More details as the package ecosystem matures to the point where we want to be actively rolling out to otherwise passive eyes.

damieng avatar Nov 04 '17 05:11 damieng

The plan is to present all packages that match the current scope with their enhancedScopes whether they are Atom maintained or not.

damieng avatar Nov 04 '17 15:11 damieng

@damieng Seems like current backend api (as documented here) doesn't allow searching more "advanced" queries (packages that must have an enhancedScope of source.cs, and atom-languageclient as a dependency). This will make many results irrelevant as we only want to display packages that are best-suited to work with the atom-ide-ui and not packages that have their own implementation. Am I doing something wrong? or perhaps the docs need to be updated?

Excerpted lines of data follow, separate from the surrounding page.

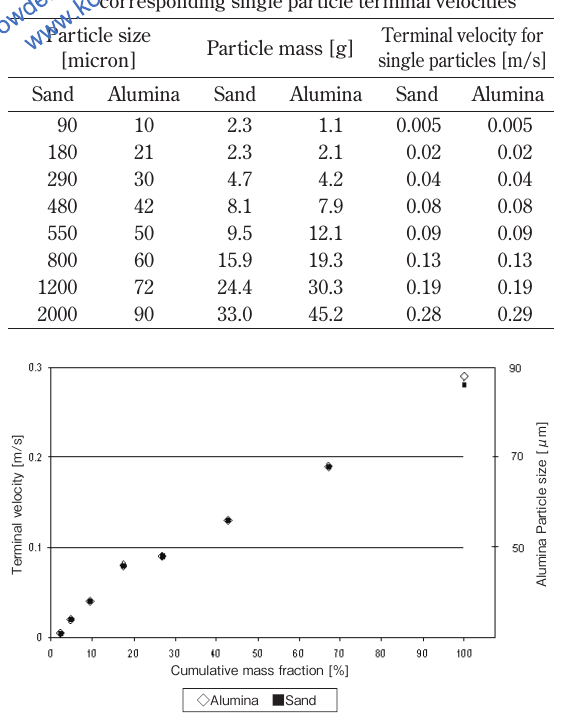
Fig. 6 Mass fraction vs the single particle terminal ve- locity of alumina and sand microns was sieved off from the alumina because the corresponding size of the sand particles with the same terminal velocity would otherwise become too large for the experimental set-up.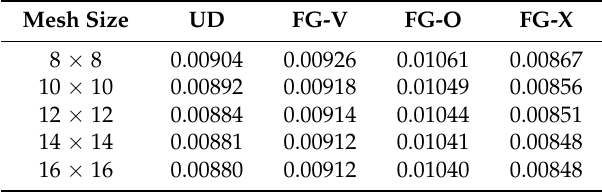
Table 2. Convergence study of the present results for the deflection of a CNT-reinforced plate for clamped boundary conditions.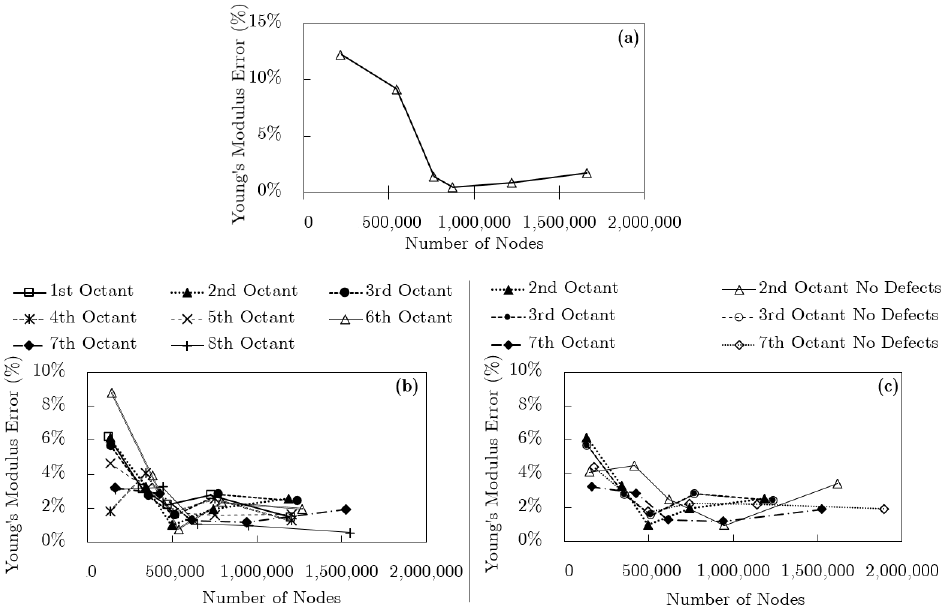
Figure 14. Convergence analysis of the error of the Young’s modulus for the ( a ) open-cell specimen, ( b ) closed-cell foam specimen prepared with Procedure 1 and ( c ) closed-cell foam specimen Procedure 2 (no defects) compared with Procedure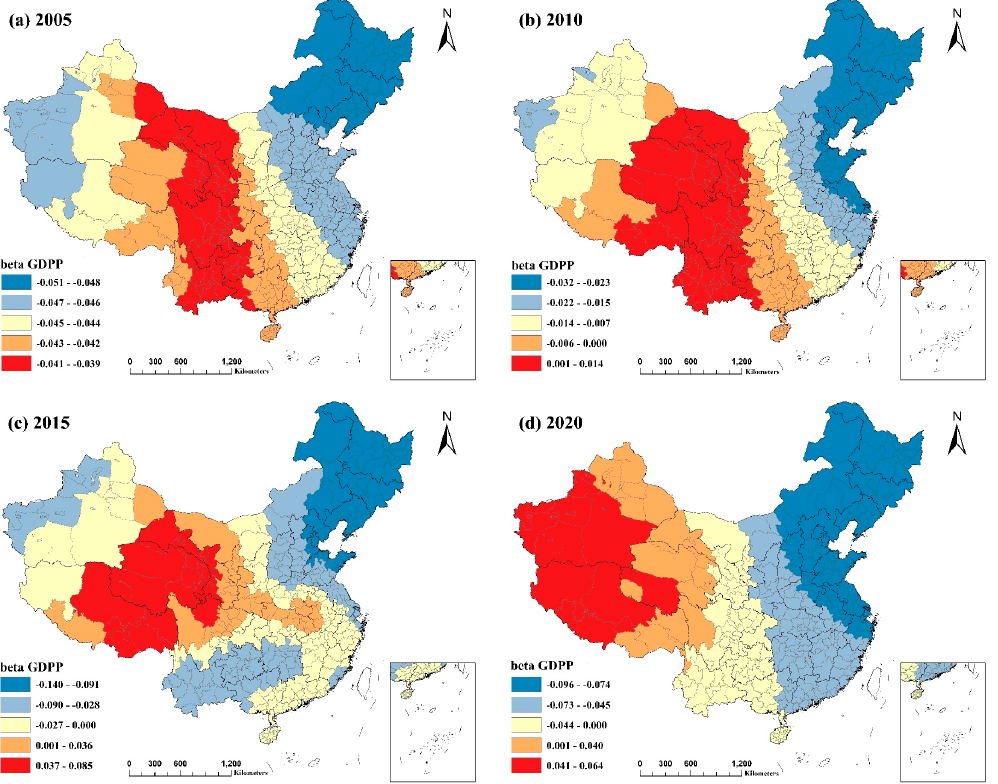
Figure 6. Spatial and temporal distribution of regression coefficients of GDP per capita in the MGWR model, 2005 − 2020: ( a ) spatial and temporal distribution of regression coefficients for GDP per capita in 2005; ( b ) spatial and temporal distribution of regression coefficients for GDP per capita in 2010; ( c ) spatial and temporal distribution of regression coefficients for GDP per capita in 2015; ( d ) spatial and temporal distribution of regression coefficients for GDP per capita in 2020.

deankevorkian avatar Jan 19 '18 10:01 deankevorkian

This is temporarily on hold while scope and language names are reworked for tree-sitter. Once they are stable we'll rework enhancedScopes to support the new naming and add some appropriate UI.

damieng avatar Feb 20 '18 17:02 damieng

Looking at file extensions instead of only the grammar scope might be useful, as Atom doesn't provide grammars for every single language by default. Since grammar files contain the extensions they cover in fileTypes, it would seem feasible to also suggest packages depending on file extensions directly if no grammar was found for a file.

LaurentTreguier avatar May 06 '18 15:05 LaurentTreguier

Development of atom-languageclient has officially moved to https://github.com/atom-ide-community/atom-languageclient 🎉

If this is still an issue please consider opening an issue on that repo.